When you pull up on move in day, and finally get a glance at the place you will be living in for the next 9 months, it’s hard to imagine that you’ll ever be able to call it home. It’s full of white cinderblock walls, communal bathrooms, unfamiliar faces, and hours away from where you have grown up. You would never imagine that one day you will never want to leave. Oh how wrong you are.

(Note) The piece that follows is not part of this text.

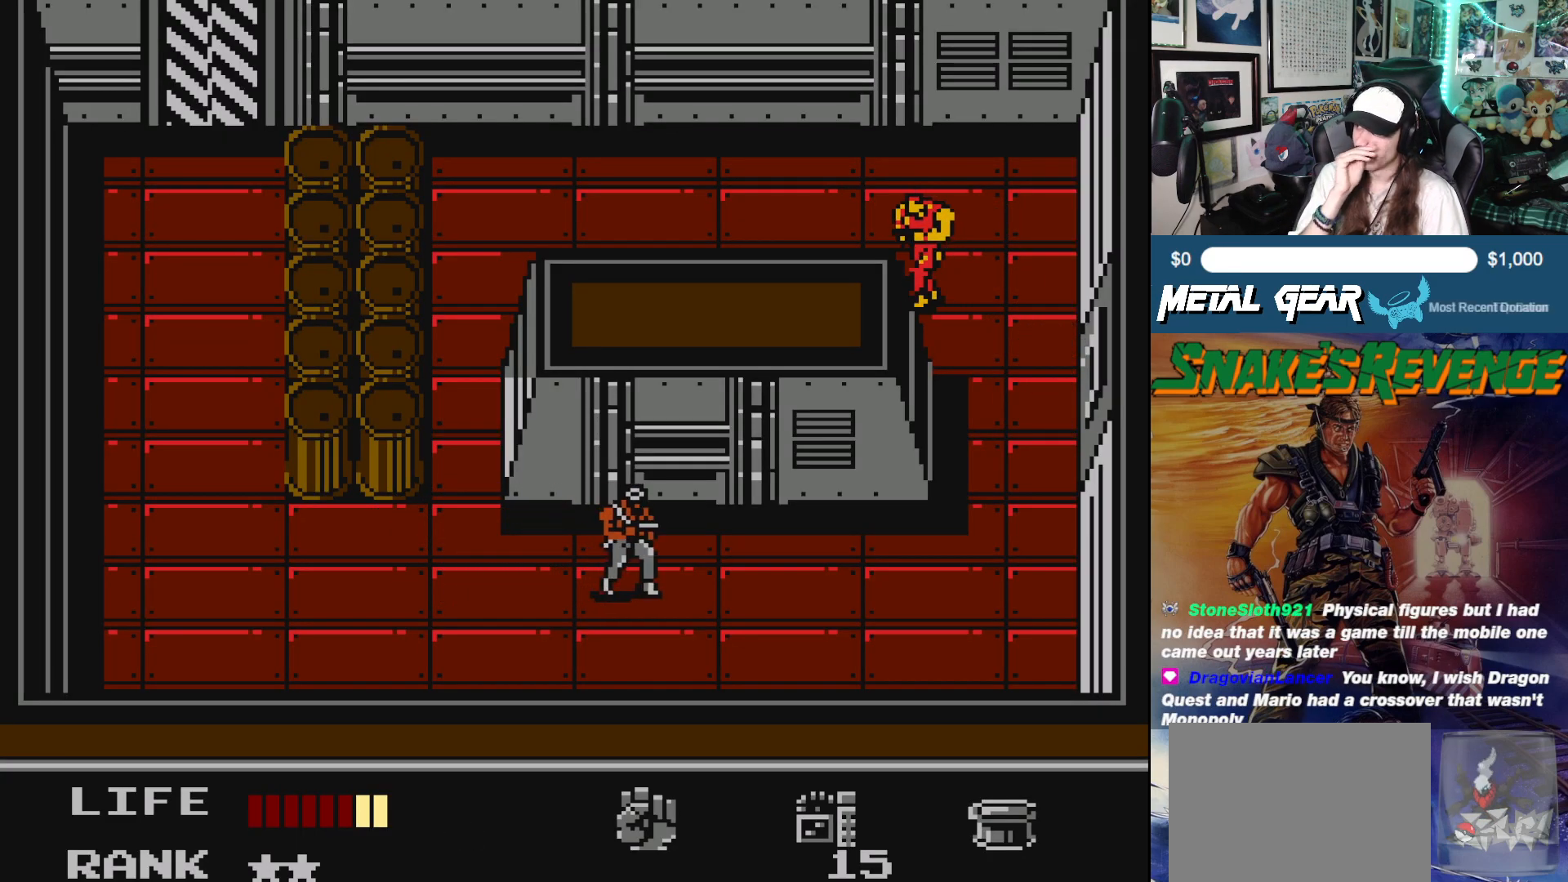
{"buttons": ["DPAD_LEFT"], "left_stick": "center", "events": [[133, "DPAD_UP", "down"], [200, "DPAD_LEFT", "up"], [267, "DPAD_LEFT", "down"], [367, "DPAD_UP", "up"]]}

These halls are filled with laughs shared with strangers that turned into family. The study room is where the stress of school got the best of you, and you had your first breakdown. But it’s also where you finally understood that one math problem that took you an hour to figure out. The door is where you and your friends walked in way too late on the weekends, and where you ran out of when you overslept your mandatory class. Your closet is the place you stared at contemplating if it’s worth getting dressed and going to your 8am, and your bed is where you and your roommate sat on talking until the sun came up. The walls is what you banged on when your neighbors music was too loud, and your door handle is what your friends have relentlessly used to barge into your room to either drag you to dinner or tell you about how they almost got hit by a bike. The bathroom is where you held your friend’s hair when they drank too much, and the lounge is where you and your friends procrastinated that big project way too long. Your desk was where you accidently set off the fire alarm after doing your hair, and where you try. The sidewalk leading up to the dorm is where you ran trying to get into the warmth when it was way too cold, and where you were sure you were going to pass out from the weight of all of your textbooks. The floor is where you sometimes found your roommate asleep after a long night, and had to drag her to bed. I’m not going to lie, everyone is guilty of complaining about living in a glorified shoebox.

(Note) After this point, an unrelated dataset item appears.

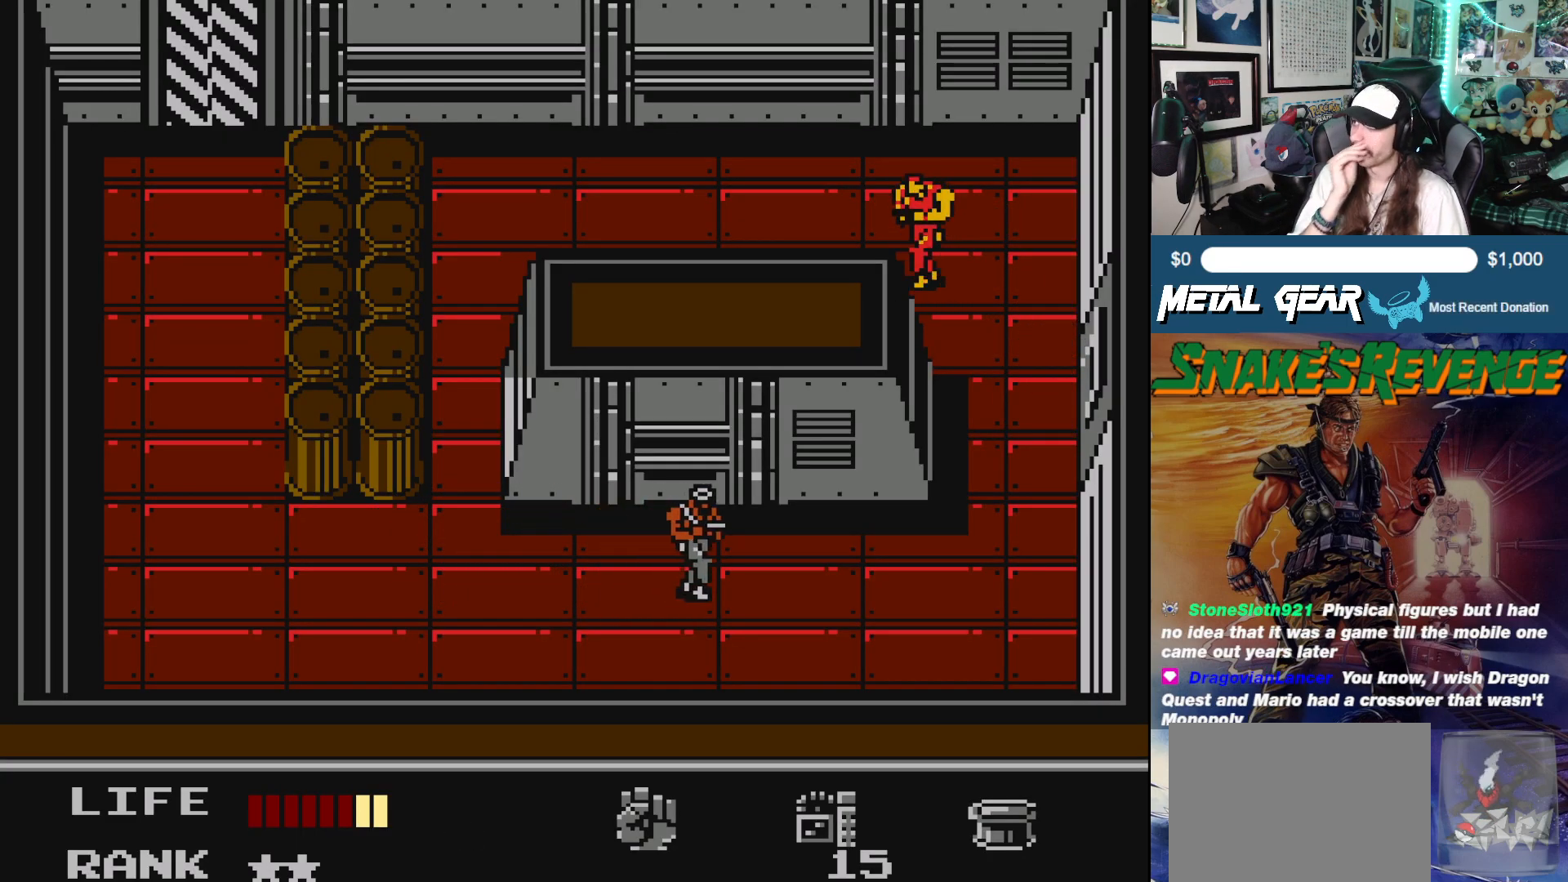
{"buttons": ["DPAD_LEFT"], "left_stick": "center", "events": [[283, "DPAD_LEFT", "up"], [283, "DPAD_UP", "down"], [417, "DPAD_LEFT", "down"], [483, "DPAD_UP", "up"]]}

Sometimes you wish your closet was bigger so you could fit all of your shoes and it would be nice to not have to share a bathroom with 100 other people. But, thinking about it there is not another time in your life where you are always surrounded by your peers, and ultimately your best friends. In three years from now, it is very unlikely that my best friends will live with me or a few door downs. So to everyone living in my dorm next year, take it all in and enjoy every second.